Losses due to CBSD are estimated at $24.2 million annually.She and many other farmers also are recovering from a long drought and a fall armyworm (FAW) invasion that devastated crops countrywide in 2017.
In a bid to restore farmers’ yields, scientists at the National Agricultural Research Organization have since 2007 used genetic engineering to address viral diseases in cassava, bacterial wilt in bananas, drought and pest challenges in maize, nitrogen and water use efficiency in rice, and late blight disease in potatoes.

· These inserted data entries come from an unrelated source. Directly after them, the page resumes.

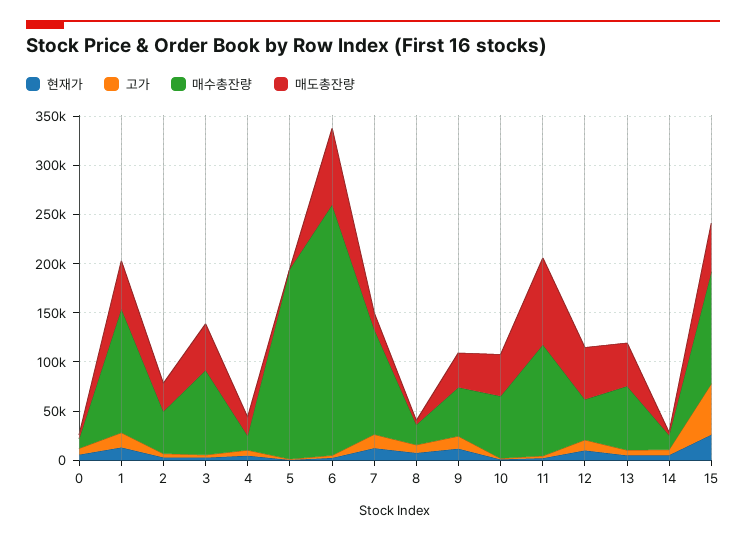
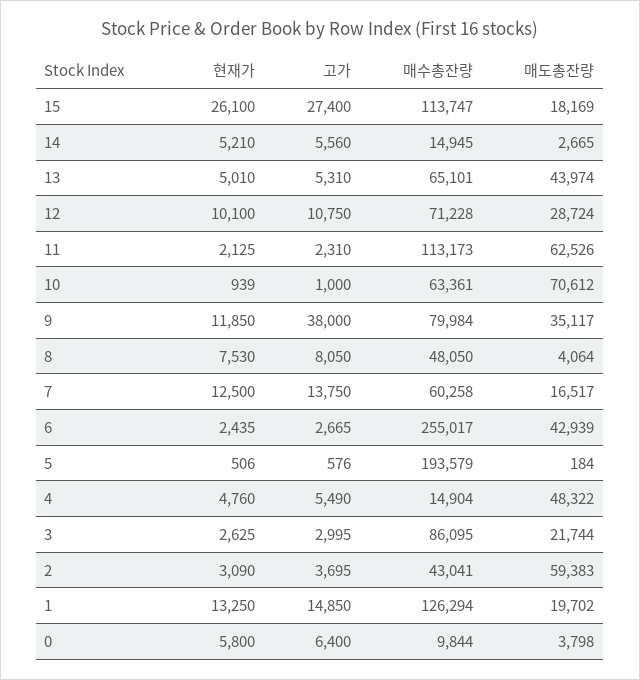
매도총잔량, 1: 50000 -> 19702
매도총잔량, 2: 30000 -> 59383
매도총잔량, 3: 50000 -> 21744
매도총잔량, 4: 20000 -> 48322
매도총잔량, 6: 80000 -> 42939
매수총잔량, 7: 110000 -> 60258
매수총잔량, 8: 20000 -> 48050
고가, 9: 10000 -> 38000
매수총잔량, 9: 50000 -> 79984
매도총잔량, 10: 40000 -> 70612
매도총잔량, 11: 90000 -> 62526
매수총잔량, 12: 40000 -> 71228
매도총잔량, 12: 50000 -> 28724
고가, 15: 50000 -> 27400
매도총잔량, 15: 50000 -> 18169

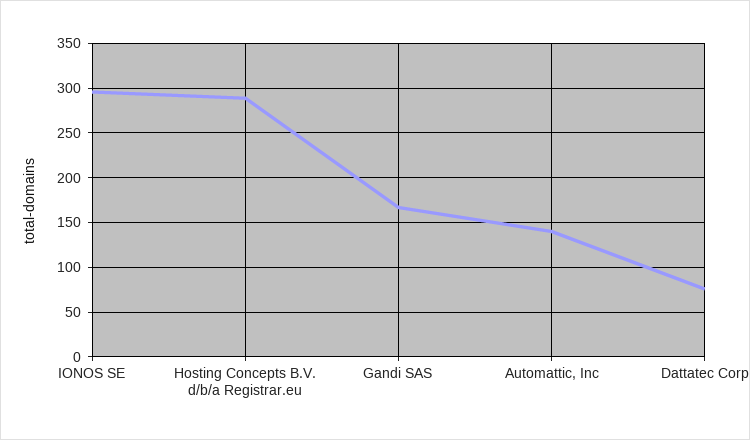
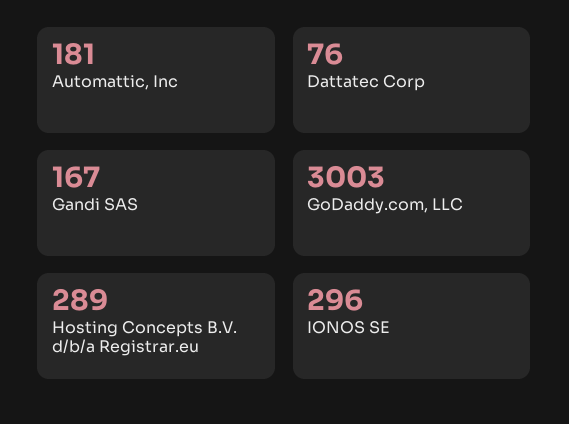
Automattic, Inc: 140 -> 181
GoDaddy.com, LLC: none -> 3003

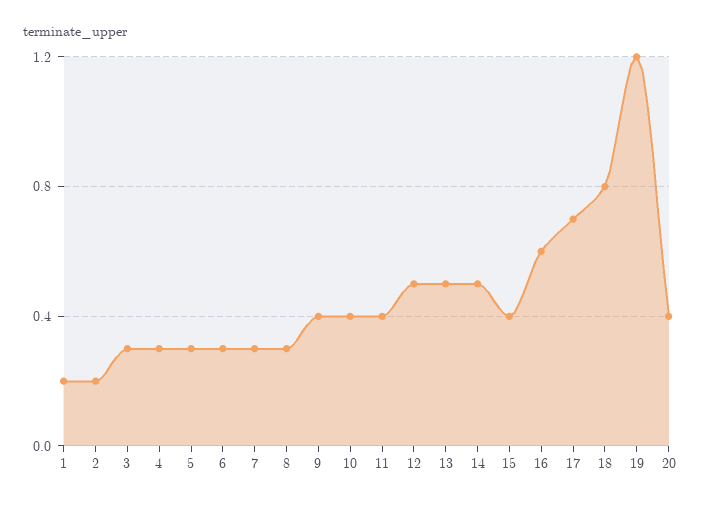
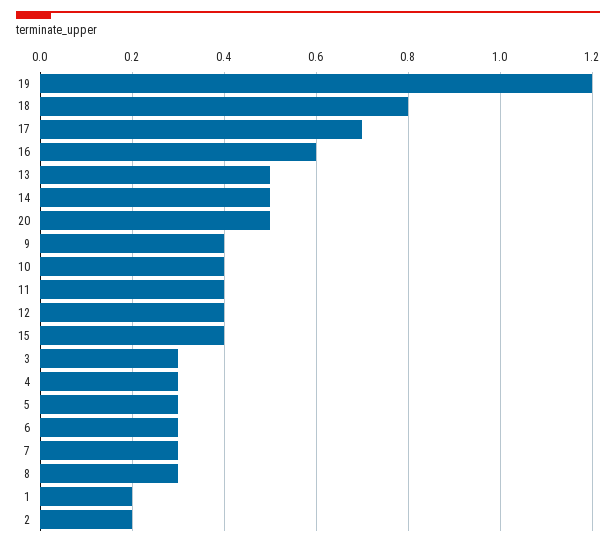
12: 0.5 -> 0.4
20: 0.4 -> 0.5

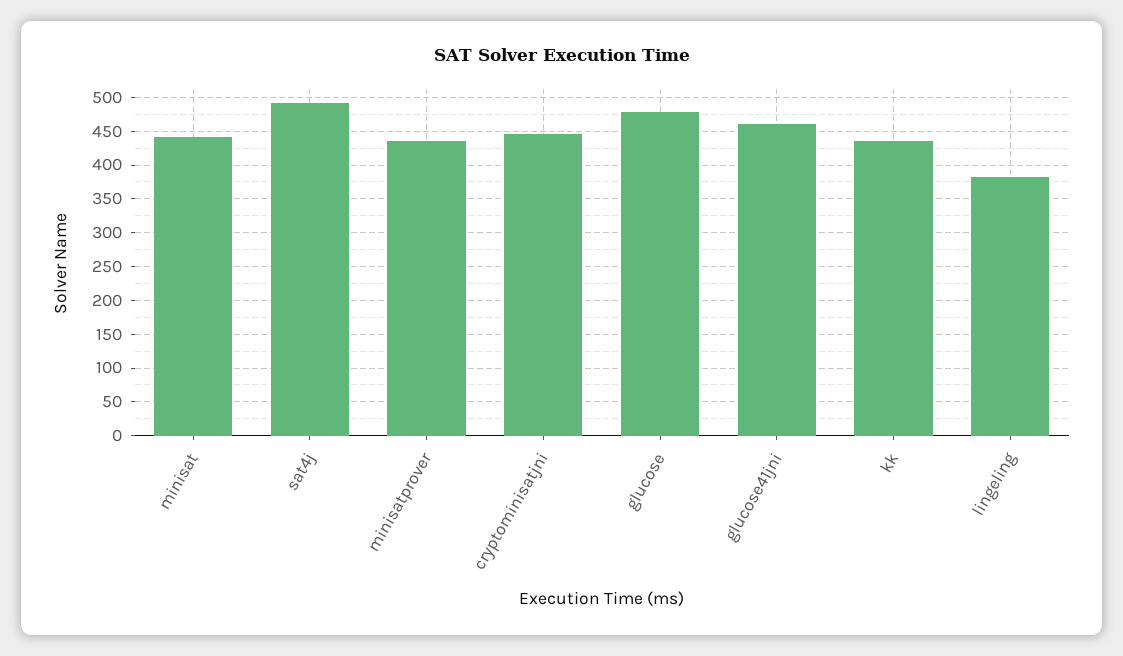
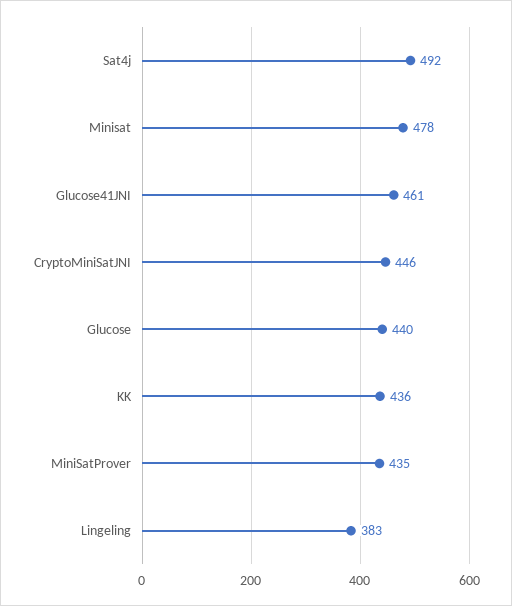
minisat: 440 -> 478
glucose: 480 -> 440

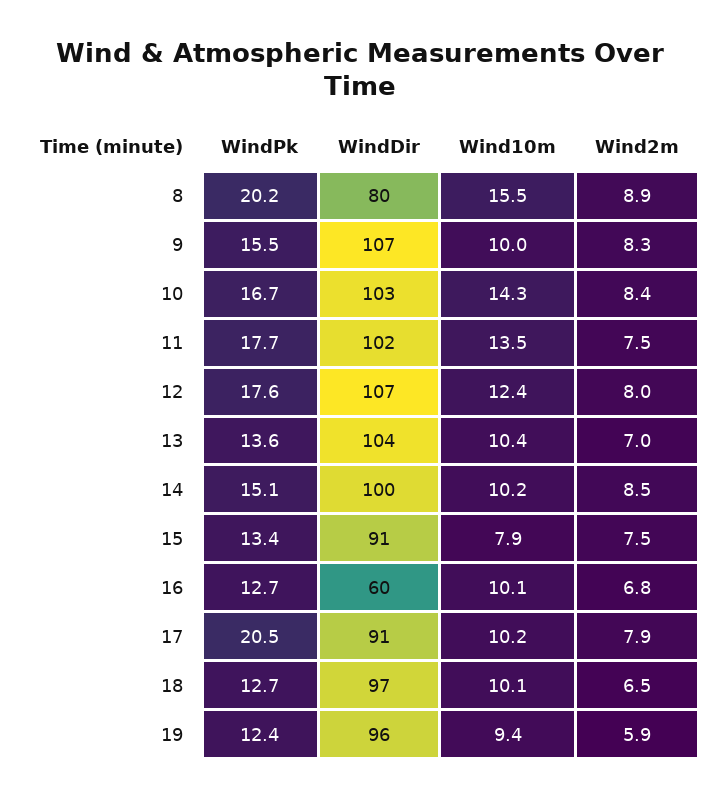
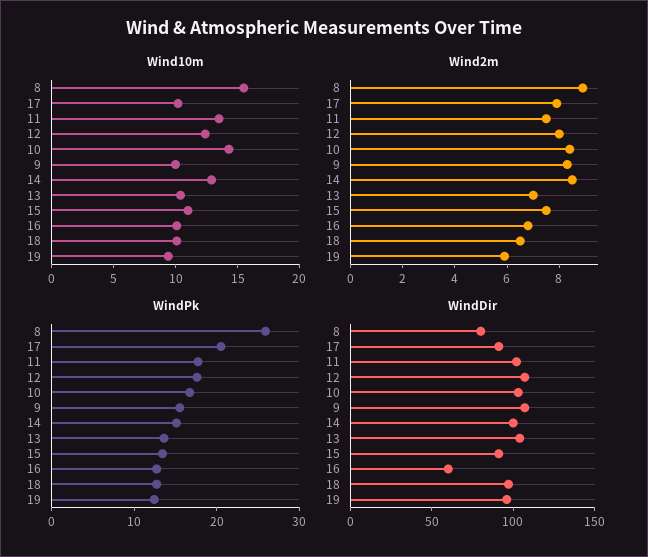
WindPk, 8: 20.2 -> 26
Wind10m, 14: 10.2 -> 13
Wind10m, 15: 7.9 -> 11

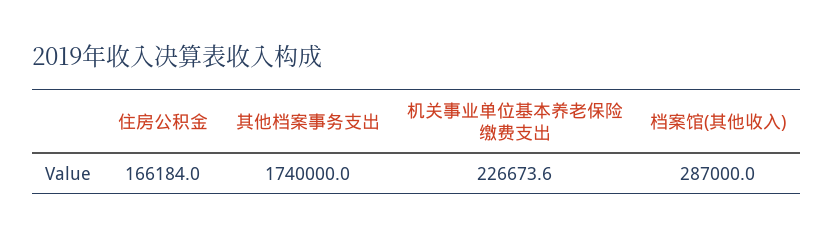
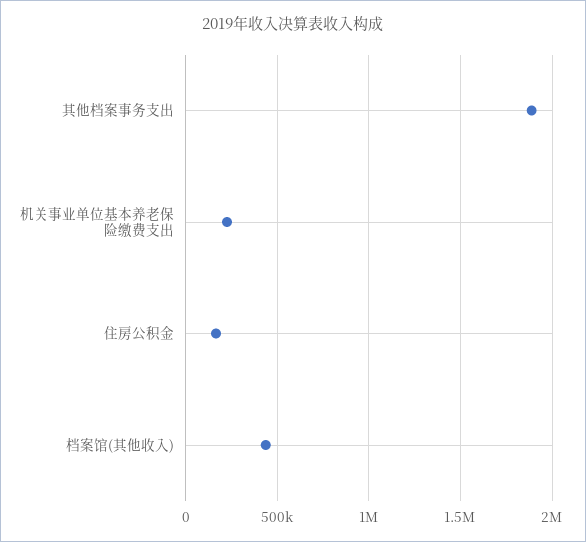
其他档案事务支出: 1740000 -> 1900000
档案馆(其他收入): 287000 -> 450000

While Uganda has the highest number of genetically modified (GM) crops under field testing in Africa, efforts to get such products of modern agricultural technology into farmers’ fields have so far been stifled by the absence of an enabling national policy.
“It is very pernicious when everyone, especially non-scientists, claim scientific authority,” argued Amos Mandela, a Ugandan parliamentarian. He was addressing widespread misinformation circulated by anti-GMO and environmental groups, which has at least in part been responsible for the delayed passing of the biosafety law.
As the conference concluded, one overreaching sentiment remained: Is this it? Could this be the time when farmers like Sarah are finally given the opportunity to choose better performing GM crops? As it stands, they can only remain optimistic.